Reduced to conflicted, tenuous relationships with women, poor black men are more likely to express sentiments like trust, loyalty, and lasting affection for their male friends. "With some friends, we've been friends ever since we were little. When he had trouble, I am there; when I am in trouble, he's there," one incarcerated 18-year-old from Omaha told Dawsey. "[I]f I had trouble with my girlfriend and we end up breaking up, I can always get another girl, but . . . it's harder to break away from your friends." (This sentiment may explain why so many men view their relationships with their sons as more important than those with their daughters; they are used to relying on "the brothers.") But the angry cries of the ghetto's fatherless children prove that this solution to the human need for lasting bonds solves little. As Orlando Patterson has written in his essay "Broken Bloodlines: Gender Relations and the Crisis of Marriages and Families Among African-Americans," blacks are "the most unpartnered and isolated group of people in America and quite possibly in the world."

Michael Datcher's Raising Fences perfectly captures the starkness of the contrast between the love and marriage that are central to the mainstream life project, and the consequences of their absence in the ghetto. As a child during the 1970s, Datcher was bused from a poor, single-mother home in Long Beach, California, to a middle-class white school. He visited a classmate's middle-class home and was floored. "It was a feeling of stability, comfort, and safety that touched me," he recalls. "I wanted that feeling in my life." He was similarly astonished when his friend introduced him to his father. "My parental introductions had always begun and ended with the mama because the mamas were the daddies too," he says. "Not in this house. They had real fathers here. . . . I literally could not speak."

Transformed, Datcher becomes "obsessed" with "picket-fence dreams." When he finishes college and goes to graduate school, his life is on track, until he has a casual affair with a woman who becomes pregnant. Datcher is distraught at having a child with a woman he does not love, just "like every other nigga." But after another ugly twist in the story—it turns out that the child is not his—he is able to resume his search and find a woman with whom he believes he can share the "stability, comfort and safety that touched" him as a boy. Love, marriage, planning for the future: they are inextricably bound.

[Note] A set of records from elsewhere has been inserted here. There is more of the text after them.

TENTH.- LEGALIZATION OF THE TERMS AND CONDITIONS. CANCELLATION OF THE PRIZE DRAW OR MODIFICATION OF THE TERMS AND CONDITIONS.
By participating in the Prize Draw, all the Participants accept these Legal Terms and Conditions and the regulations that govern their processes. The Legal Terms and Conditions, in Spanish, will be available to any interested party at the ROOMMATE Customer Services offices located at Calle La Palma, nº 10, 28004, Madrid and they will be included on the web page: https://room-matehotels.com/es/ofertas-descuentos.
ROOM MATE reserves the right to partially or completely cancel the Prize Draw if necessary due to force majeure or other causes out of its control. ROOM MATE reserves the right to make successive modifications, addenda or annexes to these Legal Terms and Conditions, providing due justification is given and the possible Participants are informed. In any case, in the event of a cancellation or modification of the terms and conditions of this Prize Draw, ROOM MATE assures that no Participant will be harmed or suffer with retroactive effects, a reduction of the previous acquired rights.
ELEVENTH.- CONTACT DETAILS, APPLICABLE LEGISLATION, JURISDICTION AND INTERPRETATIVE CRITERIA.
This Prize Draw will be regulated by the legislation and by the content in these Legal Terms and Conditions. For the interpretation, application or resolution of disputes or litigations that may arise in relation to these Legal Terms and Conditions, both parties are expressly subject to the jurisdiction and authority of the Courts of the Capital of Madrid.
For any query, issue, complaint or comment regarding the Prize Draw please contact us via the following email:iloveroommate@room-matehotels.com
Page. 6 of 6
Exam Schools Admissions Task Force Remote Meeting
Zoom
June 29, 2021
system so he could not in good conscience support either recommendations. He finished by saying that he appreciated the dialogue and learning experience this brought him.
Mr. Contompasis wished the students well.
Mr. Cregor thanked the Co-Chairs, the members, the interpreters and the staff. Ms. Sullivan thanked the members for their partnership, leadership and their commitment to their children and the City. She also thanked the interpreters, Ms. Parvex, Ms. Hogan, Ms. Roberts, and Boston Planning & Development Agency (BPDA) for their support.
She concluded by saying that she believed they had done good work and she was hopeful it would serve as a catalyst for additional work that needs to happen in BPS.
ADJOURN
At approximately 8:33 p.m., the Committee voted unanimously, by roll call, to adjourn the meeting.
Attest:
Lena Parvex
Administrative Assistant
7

Then where do jobs fit into this script? The marriage market thesis has it that men who cannot find decent work in a job market that treats them so shabbily will inevitably seem inadequate marriage partners. But this argument confuses cause and correlation. What is clear from listening to men like Tyrell is that indifference toward marriage grows out of the same psychological soil as the inability to earn a decent living. Men do not get married because they have a steady job; they get married because they are the kind of person who can get and keep a steady job. As Datcher's story shows, the very task of looking for "the right woman" means projecting yourself into the future and taking a mindful approach to life.

One of the most striking things about talking to poor inner-city men is their sense of drift; life is something that happens to them. I asked several men where they would like to see themselves in ten years; all of them gave me a puzzled, I-never-really-thought-about-it look. Both marriage and vocation are part of the project that is the deliberate pursuit of a meaningful and connected life. To put it a little differently, to marry and to earn a steady living are to try to master life and shape it into a coherent narrative.

Ballasting this sense of drift is a hugely difficult cultural task that will take more than a generation and needs the participation of the whole culture, from Bill Cosby and the president down to the local school and church. We've known for some time that, on average, kids are better off in every way when they grow up with their married parents. The task now is to spread the word that marriage is also best for the many, many poor, black men who long to be fathers.